The current Guidance rightly states that in situations of ‘distress’ that it is important that families of people with dementia and learning disabilities are allowed contact under strict criteria. Over the weeks it has become clear to me that such distress is not just seen in behaviour which becomes angry, frustrated and challenging but in what I have called a ‘quietism’ where the person withdraws into their skin and self, where they turn their face to the wall despite all the positive measures around them, where they have started to dis-engage and switch off – because connection with those who matter is not there. Many individuals with dementia even if they do not remember the name of loved ones intuitively know they are connected, that they are part of another, related and linked, loved and wanted.
We all of us collectively need to find a better balance between individuals knowing the risk, the requirements to wear PPE, the importance of encounter and the desire to prevent infection at all costs. But when I speak to care home managers and staff, especially in care homes where there has been no infection, they are terrified that enabling people to re-connect risks putting others at danger. They are also after days of external blame and finger-pointing at the care home sector, terrified of becoming the object of scapegoating if something were to go wrong after they allowed a family member to visit. I think we urgently as a whole society from politician to media, from commentators to citizen, need to empower our care home staff and providers to feel they have the confidence to re-connect people with one another.

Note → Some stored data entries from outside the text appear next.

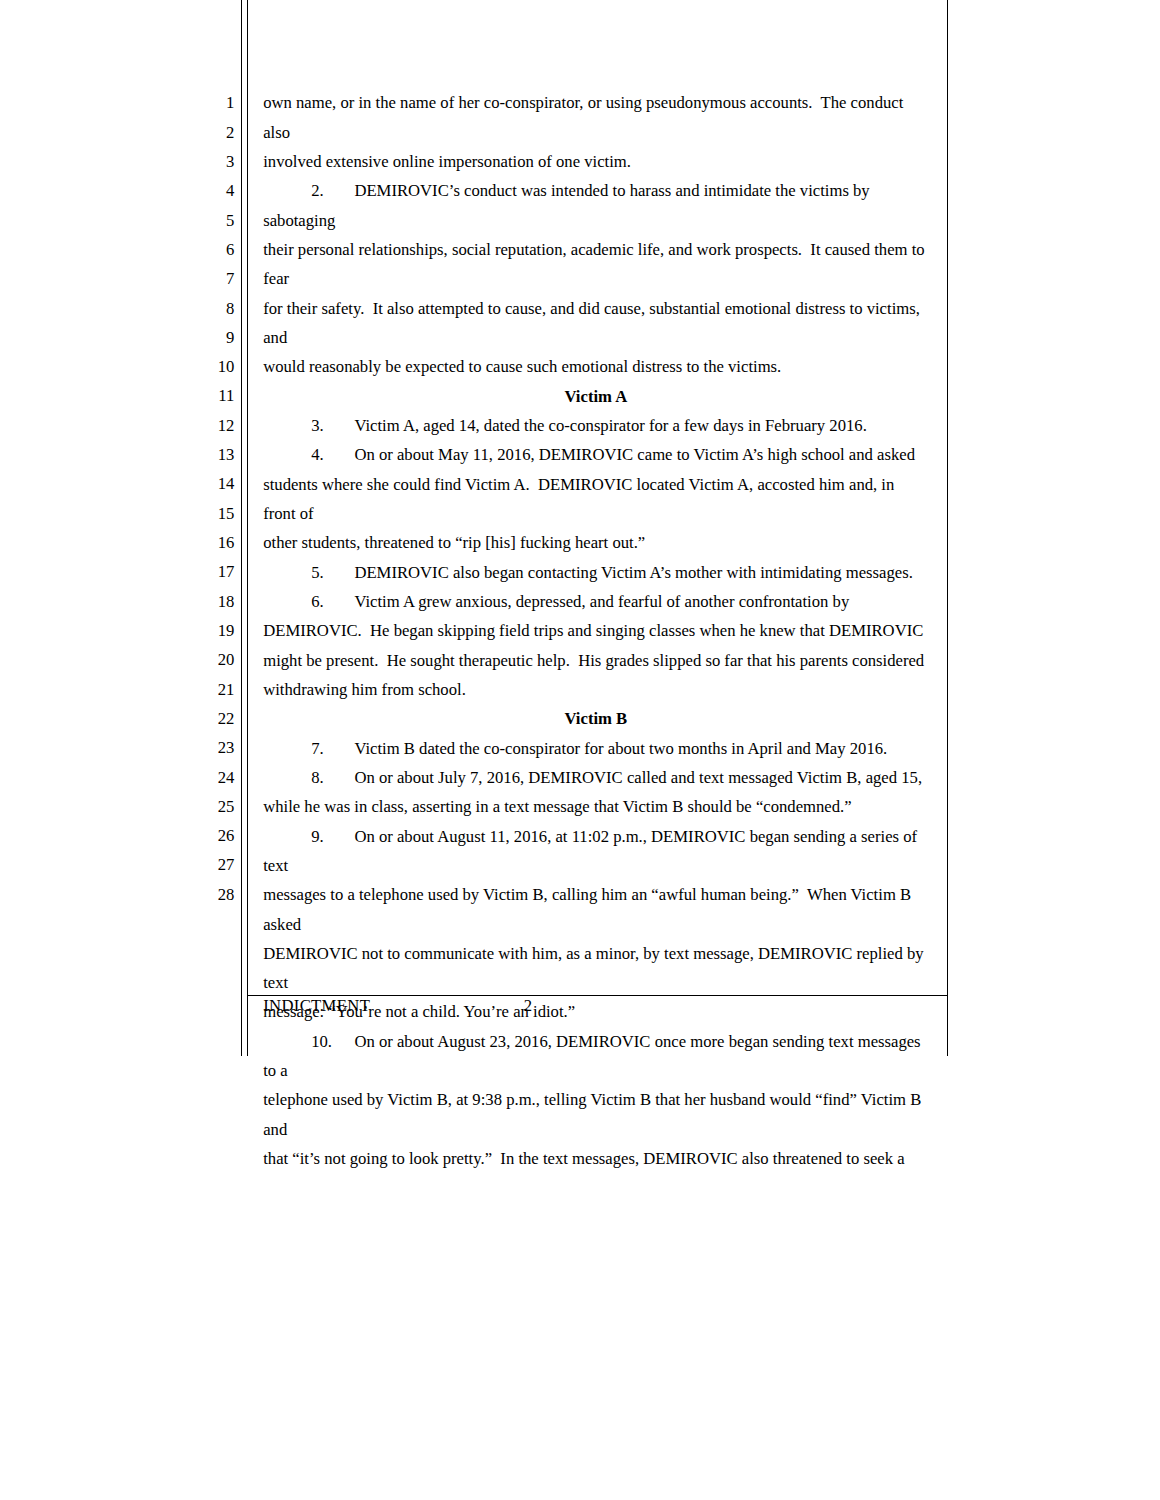1
2
3
4
5
6
7
8
9
10
11
12
13
14
15
16
17
18
19
20
21
22
23
24
25
26
27
28
own name, or in the name of her co-conspirator, or using pseudonymous accounts. The conduct also
involved extensive online impersonation of one victim.
2. DEMIROVIC’s conduct was intended to harass and intimidate the victims by sabotaging
their personal relationships, social reputation, academic life, and work prospects. It caused them to fear
for their safety. It also attempted to cause, and did cause, substantial emotional distress to victims, and
would reasonably be expected to cause such emotional distress to the victims.
Victim A
3. Victim A, aged 14, dated the co-conspirator for a few days in February 2016.
4. On or about May 11, 2016, DEMIROVIC came to Victim A’s high school and asked
students where she could find Victim A. DEMIROVIC located Victim A, accosted him and, in front of
other students, threatened to “rip [his] fucking heart out.”
5. DEMIROVIC also began contacting Victim A’s mother with intimidating messages.
6. Victim A grew anxious, depressed, and fearful of another confrontation by
DEMIROVIC. He began skipping field trips and singing classes when he knew that DEMIROVIC
might be present. He sought therapeutic help. His grades slipped so far that his parents considered
withdrawing him from school.
Victim B
7. Victim B dated the co-conspirator for about two months in April and May 2016.
8. On or about July 7, 2016, DEMIROVIC called and text messaged Victim B, aged 15,
while he was in class, asserting in a text message that Victim B should be “condemned.”
9. On or about August 11, 2016, at 11:02 p.m., DEMIROVIC began sending a series of text
messages to a telephone used by Victim B, calling him an “awful human being.” When Victim B asked
DEMIROVIC not to communicate with him, as a minor, by text message, DEMIROVIC replied by text
message: “You’re not a child. You’re an idiot.”
10. On or about August 23, 2016, DEMIROVIC once more began sending text messages to a
telephone used by Victim B, at 9:38 p.m., telling Victim B that her husband would “find” Victim B and
that “it’s not going to look pretty.” In the text messages, DEMIROVIC also threatened to seek a
INDICTMENT 2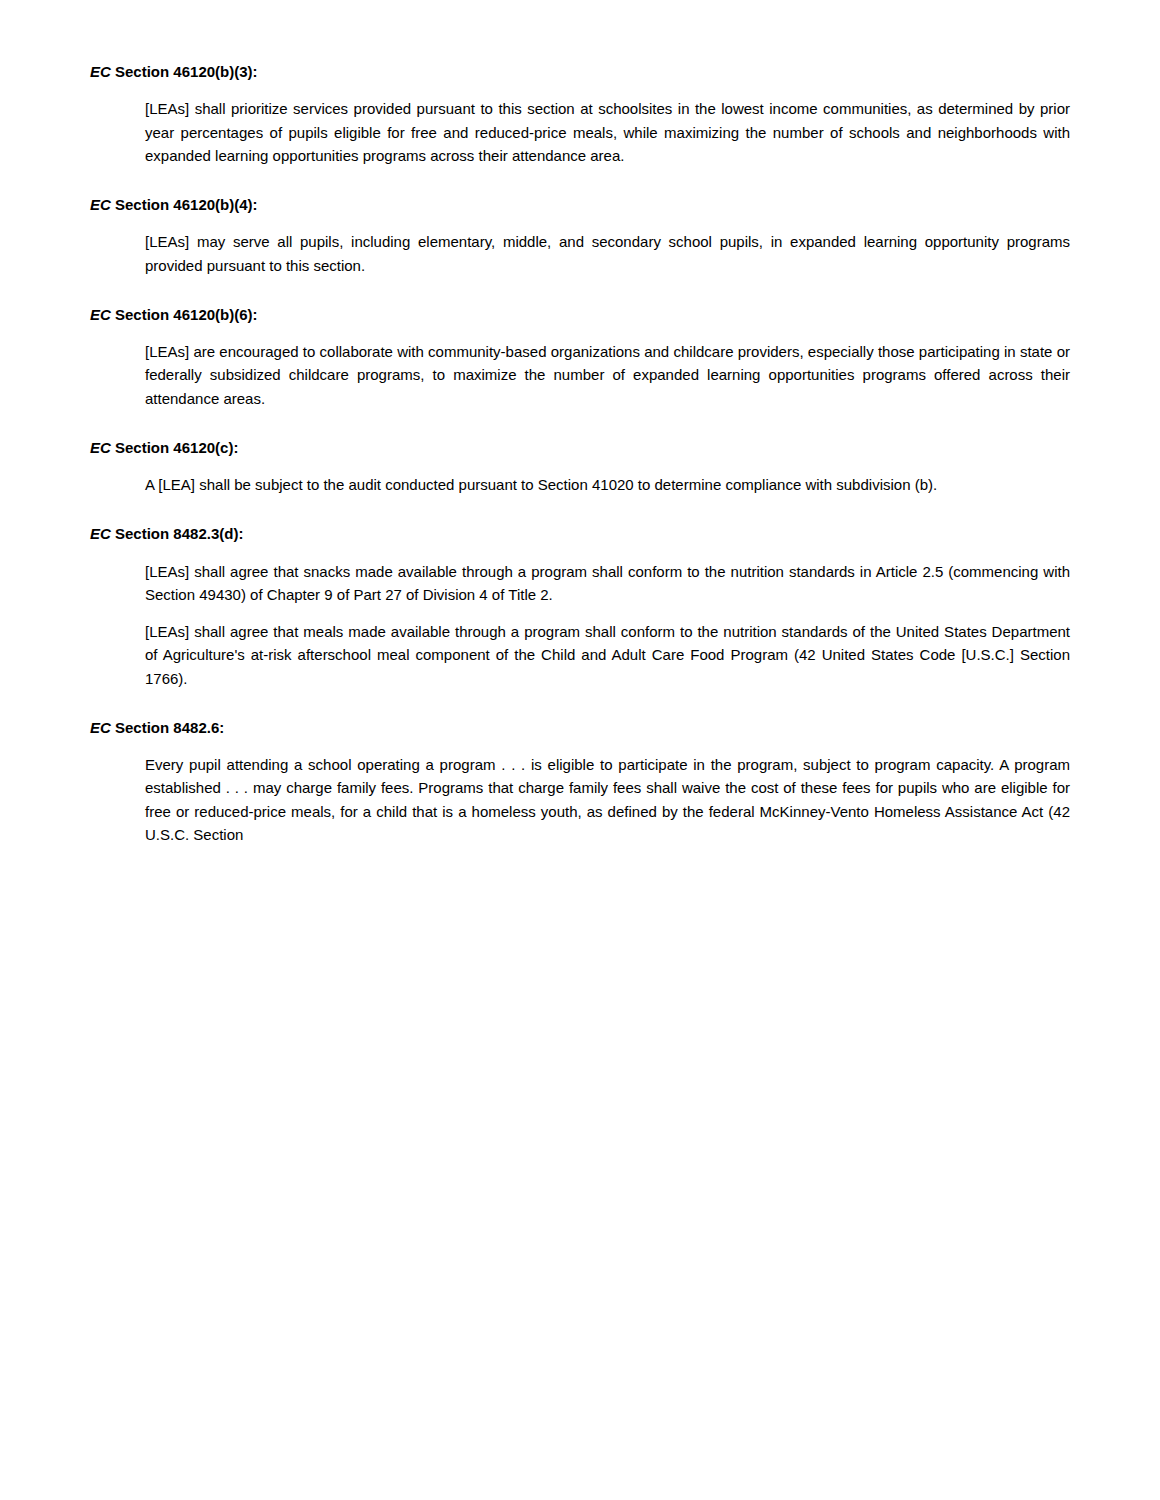EC Section 46120(b)(3):
[LEAs] shall prioritize services provided pursuant to this section at schoolsites in the lowest income communities, as determined by prior year percentages of pupils eligible for free and reduced-price meals, while maximizing the number of schools and neighborhoods with expanded learning opportunities programs across their attendance area.
EC Section 46120(b)(4):
[LEAs] may serve all pupils, including elementary, middle, and secondary school pupils, in expanded learning opportunity programs provided pursuant to this section.
EC Section 46120(b)(6):
[LEAs] are encouraged to collaborate with community-based organizations and childcare providers, especially those participating in state or federally subsidized childcare programs, to maximize the number of expanded learning opportunities programs offered across their attendance areas.
EC Section 46120(c):
A [LEA] shall be subject to the audit conducted pursuant to Section 41020 to determine compliance with subdivision (b).
EC Section 8482.3(d):
[LEAs] shall agree that snacks made available through a program shall conform to the nutrition standards in Article 2.5 (commencing with Section 49430) of Chapter 9 of Part 27 of Division 4 of Title 2.
[LEAs] shall agree that meals made available through a program shall conform to the nutrition standards of the United States Department of Agriculture's at-risk afterschool meal component of the Child and Adult Care Food Program (42 United States Code [U.S.C.] Section 1766).
EC Section 8482.6:
Every pupil attending a school operating a program . . . is eligible to participate in the program, subject to program capacity. A program established . . . may charge family fees. Programs that charge family fees shall waive the cost of these fees for pupils who are eligible for free or reduced-price meals, for a child that is a homeless youth, as defined by the federal McKinney-Vento Homeless Assistance Act (42 U.S.C. Section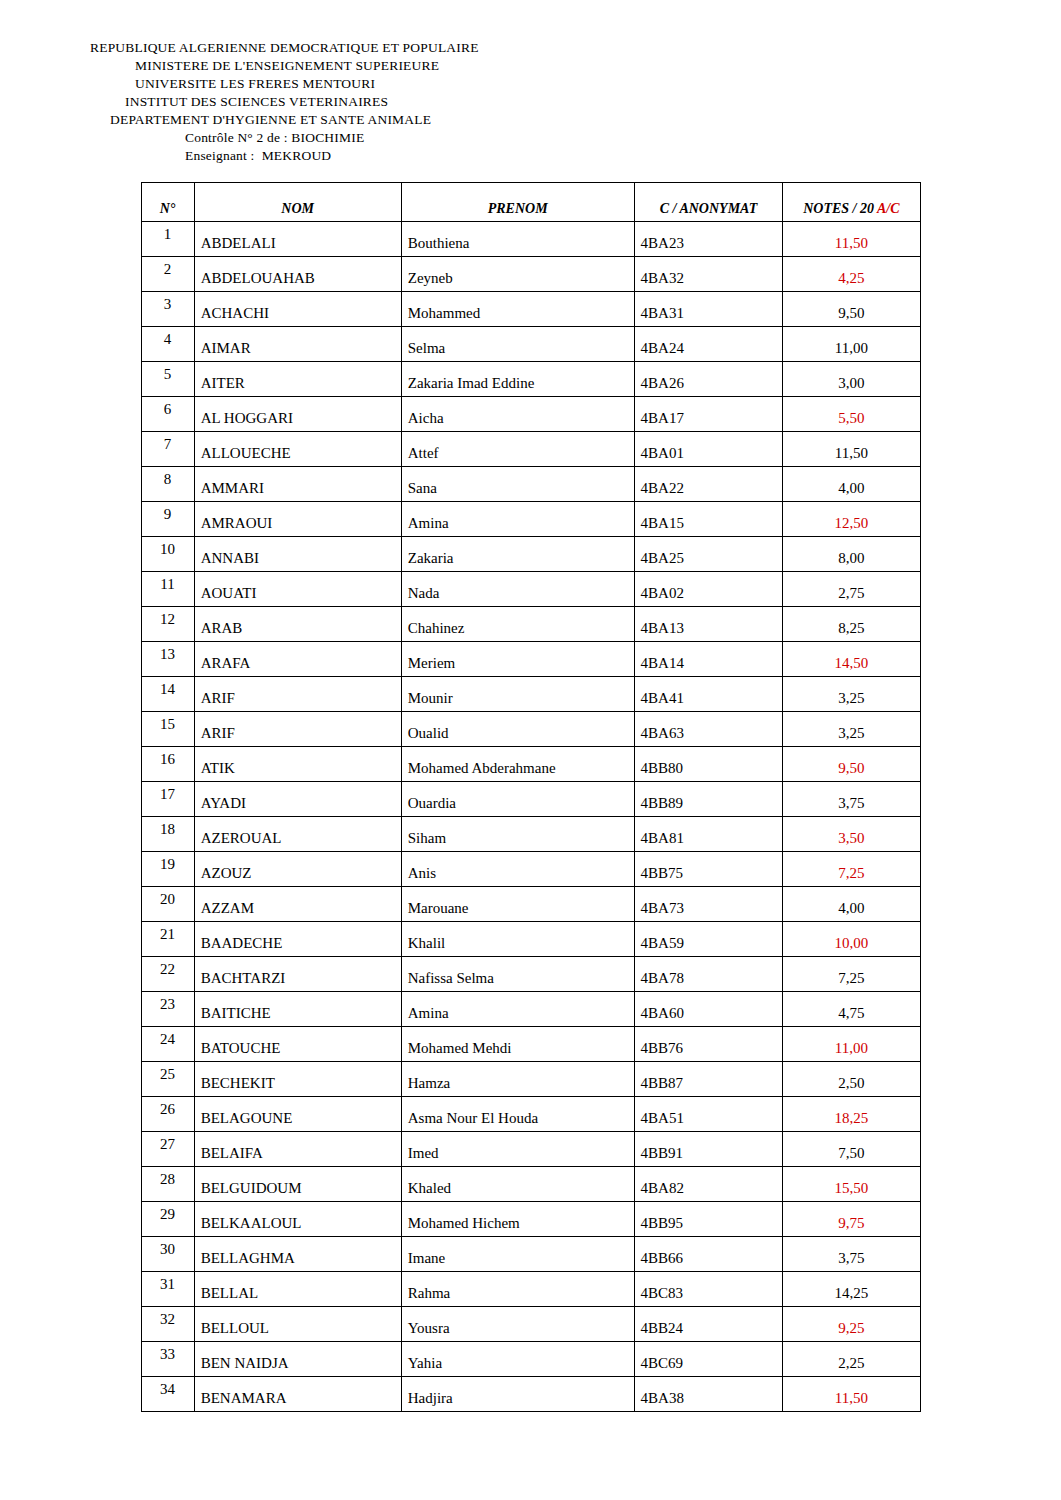REPUBLIQUE ALGERIENNE DEMOCRATIQUE ET POPULAIRE
MINISTERE DE L'ENSEIGNEMENT SUPERIEURE
UNIVERSITE LES FRERES MENTOURI
INSTITUT DES SCIENCES VETERINAIRES
DEPARTEMENT D'HYGIENNE ET SANTE ANIMALE
Contrôle N° 2 de : BIOCHIMIE
Enseignant : MEKROUD
| N° | NOM | PRENOM | C / ANONYMAT | NOTES / 20 A/C |
| --- | --- | --- | --- | --- |
| 1 | ABDELALI | Bouthiena | 4BA23 | 11,50 |
| 2 | ABDELOUAHAB | Zeyneb | 4BA32 | 4,25 |
| 3 | ACHACHI | Mohammed | 4BA31 | 9,50 |
| 4 | AIMAR | Selma | 4BA24 | 11,00 |
| 5 | AITER | Zakaria Imad Eddine | 4BA26 | 3,00 |
| 6 | AL HOGGARI | Aicha | 4BA17 | 5,50 |
| 7 | ALLOUECHE | Attef | 4BA01 | 11,50 |
| 8 | AMMARI | Sana | 4BA22 | 4,00 |
| 9 | AMRAOUI | Amina | 4BA15 | 12,50 |
| 10 | ANNABI | Zakaria | 4BA25 | 8,00 |
| 11 | AOUATI | Nada | 4BA02 | 2,75 |
| 12 | ARAB | Chahinez | 4BA13 | 8,25 |
| 13 | ARAFA | Meriem | 4BA14 | 14,50 |
| 14 | ARIF | Mounir | 4BA41 | 3,25 |
| 15 | ARIF | Oualid | 4BA63 | 3,25 |
| 16 | ATIK | Mohamed Abderahmane | 4BB80 | 9,50 |
| 17 | AYADI | Ouardia | 4BB89 | 3,75 |
| 18 | AZEROUAL | Siham | 4BA81 | 3,50 |
| 19 | AZOUZ | Anis | 4BB75 | 7,25 |
| 20 | AZZAM | Marouane | 4BA73 | 4,00 |
| 21 | BAADECHE | Khalil | 4BA59 | 10,00 |
| 22 | BACHTARZI | Nafissa Selma | 4BA78 | 7,25 |
| 23 | BAITICHE | Amina | 4BA60 | 4,75 |
| 24 | BATOUCHE | Mohamed Mehdi | 4BB76 | 11,00 |
| 25 | BECHEKIT | Hamza | 4BB87 | 2,50 |
| 26 | BELAGOUNE | Asma Nour El Houda | 4BA51 | 18,25 |
| 27 | BELAIFA | Imed | 4BB91 | 7,50 |
| 28 | BELGUIDOUM | Khaled | 4BA82 | 15,50 |
| 29 | BELKAALOUL | Mohamed Hichem | 4BB95 | 9,75 |
| 30 | BELLAGHMA | Imane | 4BB66 | 3,75 |
| 31 | BELLAL | Rahma | 4BC83 | 14,25 |
| 32 | BELLOUL | Yousra | 4BB24 | 9,25 |
| 33 | BEN NAIDJA | Yahia | 4BC69 | 2,25 |
| 34 | BENAMARA | Hadjira | 4BA38 | 11,50 |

And there are ways of doing this. People have spoken of getting permission to have a family member escorted into the building following defined footways and of bringing together individuals at a safe distance in an outside space. Hearing of these ‘reunions’ and the comfort they have brought has been very moving indeed. But we need to do more. For instance, we need to explore the use of testing as a way of connecting people up to their household ‘bubbles’.
It feels really uncomfortable as the rest of the world becomes fixated on ending lockdown that there is a presumption that in care homes this unreal form of existence and dis-connection will go on for much longer. We must, I believe, give trust to professional care staff to find new ways – safe ways – to connect family.
Scottish Care has established a clinical care group which over the last two weeks has been actively exploring how we can work better in this area and develop models and approaches to get the balance right and to better restore the human rights and choices of residents. But it needs the rest of society to embed trust, give confidence, and permission to the care home sector to restore relationships. We urgently need to find a way through from where we are which is no longer tenable to something resembling human connection, with families being together and re-united with residents in compassion and love.